» **Requirement 1**:
What training sessions does the Cassandra Summit write-up say were offered on the training day?

» **Excerpted text**:
Feedback from SF Cassandra Summit

After 2 days of high paced Cassandra Summit in San Francisco, it’s time to lay down and give a little feedback of the event.

The first impression is that the conference is quite well organised. There were enough staff at the registration desk so that the process went smoothly. It was a little bit crowded at rush hour, around 7:30AM – 8AM but it did not look like a zoo with long queuing lines and people pushing back.

For the content, the summit was split into 2 days, the first one dedicated to training and the second to conferences. There were training sessions for Cassandra Fresh Starters, for Data Modeling and for Performance Tuning. The 3 sessions cover a wide range of attendees requirement. The conference day themes split into Real production use cases for Cassandra, Cassandra-related technical talks and again Performance tuning in production

I The training day

Since I have some knowledge about Cassandra, I attended the Advanced Performance Tuning session held by Aaron Morton, a Cassandra veteran. The training was quite interesting, he re-used some materials from previous year but added new chapters to adapt to new features. The slides were very well structured, starting by the definition of what is performance, what goals we want to achieve, before looking into metrics detail. Then he showed the close relationship between latency & throughput and how they are related.

» **Requirement 2**:
Quote the entries starting at their first line and ending at the line that contains "Ремонт и обслуживание", including both of those lines.

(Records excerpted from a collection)
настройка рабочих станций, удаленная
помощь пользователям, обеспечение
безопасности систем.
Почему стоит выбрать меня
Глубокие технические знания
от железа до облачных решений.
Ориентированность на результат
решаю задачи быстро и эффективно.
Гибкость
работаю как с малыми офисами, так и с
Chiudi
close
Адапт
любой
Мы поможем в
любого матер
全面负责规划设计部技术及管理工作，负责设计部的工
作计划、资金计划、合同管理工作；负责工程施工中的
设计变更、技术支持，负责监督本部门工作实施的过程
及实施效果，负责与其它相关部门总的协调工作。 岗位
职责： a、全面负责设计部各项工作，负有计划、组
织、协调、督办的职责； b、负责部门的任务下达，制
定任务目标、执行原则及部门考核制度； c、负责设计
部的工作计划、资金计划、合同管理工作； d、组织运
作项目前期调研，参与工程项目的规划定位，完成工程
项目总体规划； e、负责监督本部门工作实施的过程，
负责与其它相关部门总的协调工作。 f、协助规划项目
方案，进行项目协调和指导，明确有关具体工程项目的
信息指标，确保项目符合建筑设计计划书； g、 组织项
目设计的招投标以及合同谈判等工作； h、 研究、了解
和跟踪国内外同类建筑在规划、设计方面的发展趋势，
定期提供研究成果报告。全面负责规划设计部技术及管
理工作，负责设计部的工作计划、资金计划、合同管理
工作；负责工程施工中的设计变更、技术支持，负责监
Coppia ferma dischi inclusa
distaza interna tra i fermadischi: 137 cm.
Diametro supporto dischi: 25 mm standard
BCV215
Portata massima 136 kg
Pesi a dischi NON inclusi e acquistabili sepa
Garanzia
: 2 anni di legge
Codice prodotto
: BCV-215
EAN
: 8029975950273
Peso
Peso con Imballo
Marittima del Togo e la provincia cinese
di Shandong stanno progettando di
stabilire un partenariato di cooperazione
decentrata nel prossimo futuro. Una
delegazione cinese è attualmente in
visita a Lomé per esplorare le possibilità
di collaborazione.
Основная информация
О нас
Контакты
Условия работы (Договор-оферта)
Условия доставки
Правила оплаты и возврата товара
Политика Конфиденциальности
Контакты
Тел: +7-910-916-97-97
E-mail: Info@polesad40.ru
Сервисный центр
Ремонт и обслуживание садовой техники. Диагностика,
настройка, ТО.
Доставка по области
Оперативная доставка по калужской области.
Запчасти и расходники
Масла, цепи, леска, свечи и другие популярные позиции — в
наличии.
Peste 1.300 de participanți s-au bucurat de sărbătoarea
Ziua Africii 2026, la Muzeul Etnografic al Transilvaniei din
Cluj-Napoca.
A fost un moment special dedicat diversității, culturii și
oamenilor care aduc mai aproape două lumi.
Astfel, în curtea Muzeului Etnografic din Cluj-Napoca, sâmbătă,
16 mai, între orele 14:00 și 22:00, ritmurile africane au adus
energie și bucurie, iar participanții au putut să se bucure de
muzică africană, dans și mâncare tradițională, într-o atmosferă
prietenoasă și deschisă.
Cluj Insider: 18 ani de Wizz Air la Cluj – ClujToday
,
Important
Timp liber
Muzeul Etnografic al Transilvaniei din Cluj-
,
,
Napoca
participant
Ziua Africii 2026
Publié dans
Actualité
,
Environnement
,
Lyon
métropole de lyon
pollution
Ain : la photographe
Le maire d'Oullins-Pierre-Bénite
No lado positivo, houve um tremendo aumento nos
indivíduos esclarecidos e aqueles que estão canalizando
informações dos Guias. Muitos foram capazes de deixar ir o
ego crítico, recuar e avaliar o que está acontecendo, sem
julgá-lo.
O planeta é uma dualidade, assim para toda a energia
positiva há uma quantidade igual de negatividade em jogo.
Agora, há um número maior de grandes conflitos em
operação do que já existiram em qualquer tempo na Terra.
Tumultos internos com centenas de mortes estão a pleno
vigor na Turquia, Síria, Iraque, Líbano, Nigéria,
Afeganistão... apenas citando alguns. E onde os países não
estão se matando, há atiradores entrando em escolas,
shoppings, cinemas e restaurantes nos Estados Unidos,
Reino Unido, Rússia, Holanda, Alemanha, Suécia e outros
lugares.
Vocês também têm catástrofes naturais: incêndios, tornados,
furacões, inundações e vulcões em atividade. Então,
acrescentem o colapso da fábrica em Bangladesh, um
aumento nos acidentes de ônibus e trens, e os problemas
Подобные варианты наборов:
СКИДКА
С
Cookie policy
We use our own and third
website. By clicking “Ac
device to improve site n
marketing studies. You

» **Exercise answer 1**:
Cassandra Fresh Starters, Data Modeling, and Performance Tuning.

» **Exercise answer 2**:
настройка рабочих станций, удаленная
помощь пользователям, обеспечение
безопасности систем.
Почему стоит выбрать меня
Глубокие технические знания
от железа до облачных решений.
Ориентированность на результат
решаю задачи быстро и эффективно.
Гибкость
работаю как с малыми офисами, так и с
Chiudi
close
Адапт
любой
Мы поможем в
любого матер
全面负责规划设计部技术及管理工作，负责设计部的工
作计划、资金计划、合同管理工作；负责工程施工中的
设计变更、技术支持，负责监督本部门工作实施的过程
及实施效果，负责与其它相关部门总的协调工作。 岗位
职责： a、全面负责设计部各项工作，负有计划、组
织、协调、督办的职责； b、负责部门的任务下达，制
定任务目标、执行原则及部门考核制度； c、负责设计
部的工作计划、资金计划、合同管理工作； d、组织运
作项目前期调研，参与工程项目的规划定位，完成工程
项目总体规划； e、负责监督本部门工作实施的过程，
负责与其它相关部门总的协调工作。 f、协助规划项目
方案，进行项目协调和指导，明确有关具体工程项目的
信息指标，确保项目符合建筑设计计划书； g、 组织项
目设计的招投标以及合同谈判等工作； h、 研究、了解
和跟踪国内外同类建筑在规划、设计方面的发展趋势，
定期提供研究成果报告。全面负责规划设计部技术及管
理工作，负责设计部的工作计划、资金计划、合同管理
工作；负责工程施工中的设计变更、技术支持，负责监
Coppia ferma dischi inclusa
distaza interna tra i fermadischi: 137 cm.
Diametro supporto dischi: 25 mm standard
BCV215
Portata massima 136 kg
Pesi a dischi NON inclusi e acquistabili sepa
Garanzia
: 2 anni di legge
Codice prodotto
: BCV-215
EAN
: 8029975950273
Peso
Peso con Imballo
Marittima del Togo e la provincia cinese
di Shandong stanno progettando di
stabilire un partenariato di cooperazione
decentrata nel prossimo futuro. Una
delegazione cinese è attualmente in
visita a Lomé per esplorare le possibilità
di collaborazione.
Основная информация
О нас
Контакты
Условия работы (Договор-оферта)
Условия доставки
Правила оплаты и возврата товара
Политика Конфиденциальности
Контакты
Тел: +7-910-916-97-97
E-mail: Info@polesad40.ru
Сервисный центр
Ремонт и обслуживание садовой техники. Диагностика,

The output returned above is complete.